Photo credit: Netflix
Photo credit: Netflix

If Netflix’s timeline-hopping Chicago Bulls documentary The Last Dance watches like a hagiography, that’s because it kind of is one. Michael Jordan, a man who understands the power of good marketing better than almost anyone, reportedly had final approval over what made it in. But even then, it still struggles to convey just how important the legendary NBA star was to his team, his sport, his country, and to popular culture in general during his Nineties heyday.
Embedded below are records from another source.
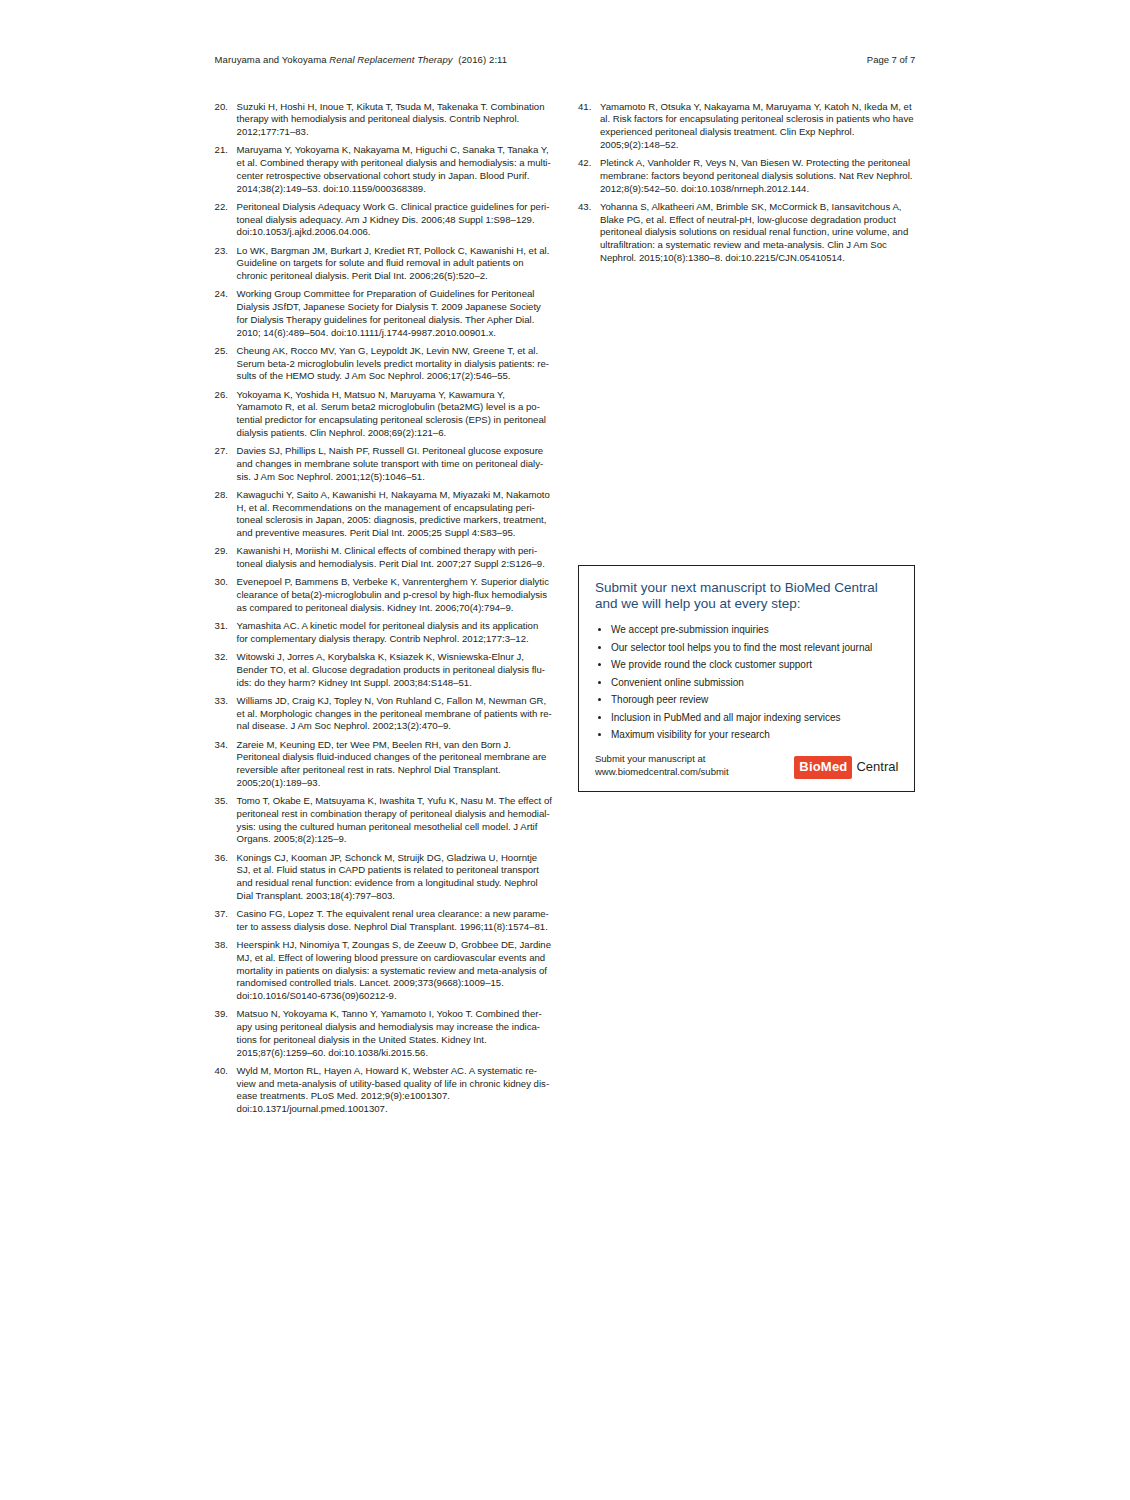Maruyama and Yokoyama Renal Replacement Therapy (2016) 2:11
Page 7 of 7
20. Suzuki H, Hoshi H, Inoue T, Kikuta T, Tsuda M, Takenaka T. Combination therapy with hemodialysis and peritoneal dialysis. Contrib Nephrol. 2012;177:71–83.
21. Maruyama Y, Yokoyama K, Nakayama M, Higuchi C, Sanaka T, Tanaka Y, et al. Combined therapy with peritoneal dialysis and hemodialysis: a multicenter retrospective observational cohort study in Japan. Blood Purif. 2014;38(2):149–53. doi:10.1159/000368389.
22. Peritoneal Dialysis Adequacy Work G. Clinical practice guidelines for peritoneal dialysis adequacy. Am J Kidney Dis. 2006;48 Suppl 1:S98–129. doi:10.1053/j.ajkd.2006.04.006.
23. Lo WK, Bargman JM, Burkart J, Krediet RT, Pollock C, Kawanishi H, et al. Guideline on targets for solute and fluid removal in adult patients on chronic peritoneal dialysis. Perit Dial Int. 2006;26(5):520–2.
24. Working Group Committee for Preparation of Guidelines for Peritoneal Dialysis JSfDT, Japanese Society for Dialysis T. 2009 Japanese Society for Dialysis Therapy guidelines for peritoneal dialysis. Ther Apher Dial. 2010; 14(6):489–504. doi:10.1111/j.1744-9987.2010.00901.x.
25. Cheung AK, Rocco MV, Yan G, Leypoldt JK, Levin NW, Greene T, et al. Serum beta-2 microglobulin levels predict mortality in dialysis patients: results of the HEMO study. J Am Soc Nephrol. 2006;17(2):546–55.
26. Yokoyama K, Yoshida H, Matsuo N, Maruyama Y, Kawamura Y, Yamamoto R, et al. Serum beta2 microglobulin (beta2MG) level is a potential predictor for encapsulating peritoneal sclerosis (EPS) in peritoneal dialysis patients. Clin Nephrol. 2008;69(2):121–6.
27. Davies SJ, Phillips L, Naish PF, Russell GI. Peritoneal glucose exposure and changes in membrane solute transport with time on peritoneal dialysis. J Am Soc Nephrol. 2001;12(5):1046–51.
28. Kawaguchi Y, Saito A, Kawanishi H, Nakayama M, Miyazaki M, Nakamoto H, et al. Recommendations on the management of encapsulating peritoneal sclerosis in Japan, 2005: diagnosis, predictive markers, treatment, and preventive measures. Perit Dial Int. 2005;25 Suppl 4:S83–95.
29. Kawanishi H, Moriishi M. Clinical effects of combined therapy with peritoneal dialysis and hemodialysis. Perit Dial Int. 2007;27 Suppl 2:S126–9.
30. Evenepoel P, Bammens B, Verbeke K, Vanrenterghem Y. Superior dialytic clearance of beta(2)-microglobulin and p-cresol by high-flux hemodialysis as compared to peritoneal dialysis. Kidney Int. 2006;70(4):794–9.
31. Yamashita AC. A kinetic model for peritoneal dialysis and its application for complementary dialysis therapy. Contrib Nephrol. 2012;177:3–12.
32. Witowski J, Jorres A, Korybalska K, Ksiazek K, Wisniewska-Elnur J, Bender TO, et al. Glucose degradation products in peritoneal dialysis fluids: do they harm? Kidney Int Suppl. 2003;84:S148–51.
33. Williams JD, Craig KJ, Topley N, Von Ruhland C, Fallon M, Newman GR, et al. Morphologic changes in the peritoneal membrane of patients with renal disease. J Am Soc Nephrol. 2002;13(2):470–9.
34. Zareie M, Keuning ED, ter Wee PM, Beelen RH, van den Born J. Peritoneal dialysis fluid-induced changes of the peritoneal membrane are reversible after peritoneal rest in rats. Nephrol Dial Transplant. 2005;20(1):189–93.
35. Tomo T, Okabe E, Matsuyama K, Iwashita T, Yufu K, Nasu M. The effect of peritoneal rest in combination therapy of peritoneal dialysis and hemodialysis: using the cultured human peritoneal mesothelial cell model. J Artif Organs. 2005;8(2):125–9.
36. Konings CJ, Kooman JP, Schonck M, Struijk DG, Gladziwa U, Hoorntje SJ, et al. Fluid status in CAPD patients is related to peritoneal transport and residual renal function: evidence from a longitudinal study. Nephrol Dial Transplant. 2003;18(4):797–803.
37. Casino FG, Lopez T. The equivalent renal urea clearance: a new parameter to assess dialysis dose. Nephrol Dial Transplant. 1996;11(8):1574–81.
38. Heerspink HJ, Ninomiya T, Zoungas S, de Zeeuw D, Grobbee DE, Jardine MJ, et al. Effect of lowering blood pressure on cardiovascular events and mortality in patients on dialysis: a systematic review and meta-analysis of randomised controlled trials. Lancet. 2009;373(9668):1009–15. doi:10.1016/S0140-6736(09)60212-9.
39. Matsuo N, Yokoyama K, Tanno Y, Yamamoto I, Yokoo T. Combined therapy using peritoneal dialysis and hemodialysis may increase the indications for peritoneal dialysis in the United States. Kidney Int. 2015;87(6):1259–60. doi:10.1038/ki.2015.56.
40. Wyld M, Morton RL, Hayen A, Howard K, Webster AC. A systematic review and meta-analysis of utility-based quality of life in chronic kidney disease treatments. PLoS Med. 2012;9(9):e1001307. doi:10.1371/journal.pmed.1001307.
41. Yamamoto R, Otsuka Y, Nakayama M, Maruyama Y, Katoh N, Ikeda M, et al. Risk factors for encapsulating peritoneal sclerosis in patients who have experienced peritoneal dialysis treatment. Clin Exp Nephrol. 2005;9(2):148–52.
42. Pletinck A, Vanholder R, Veys N, Van Biesen W. Protecting the peritoneal membrane: factors beyond peritoneal dialysis solutions. Nat Rev Nephrol. 2012;8(9):542–50. doi:10.1038/nrneph.2012.144.
43. Yohanna S, Alkatheeri AM, Brimble SK, McCormick B, Iansavitchous A, Blake PG, et al. Effect of neutral-pH, low-glucose degradation product peritoneal dialysis solutions on residual renal function, urine volume, and ultrafiltration: a systematic review and meta-analysis. Clin J Am Soc Nephrol. 2015;10(8):1380–8. doi:10.2215/CJN.05410514.
Submit your next manuscript to BioMed Central and we will help you at every step:
We accept pre-submission inquiries
Our selector tool helps you to find the most relevant journal
We provide round the clock customer support
Convenient online submission
Thorough peer review
Inclusion in PubMed and all major indexing services
Maximum visibility for your research
Submit your manuscript at
www.biomedcentral.com/submit
BioMed Central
The Last Dance centres on Michael Jordan’s final season at the Bulls, and their attempt to win an unprecedented sixth title in eight years. Director Jason Hehir regularly time-warps into the past, however, to cover all of the trials, tribulations and celebrations of previous campaigns. His teammates all have fascinating and touching stories to tell (especially, it goes without saying, Dennis Rodman), but the focus never moves too far away from Jordan; from his prodigious talent, his dogmatic determination, from his fire and anguish. All in all, we’re left with a awe-inspiring portrait of a truly complicated man who took advantage of his flaws to reach perfection, as unrelatable as he is distinctly unlikeable at points. We also watch as one man turns himself into a global, money-spinning brand, with blockbuster movies and best-selling sneakers to his name, forming a new celebrity industrial complex in his fleet-footed wake.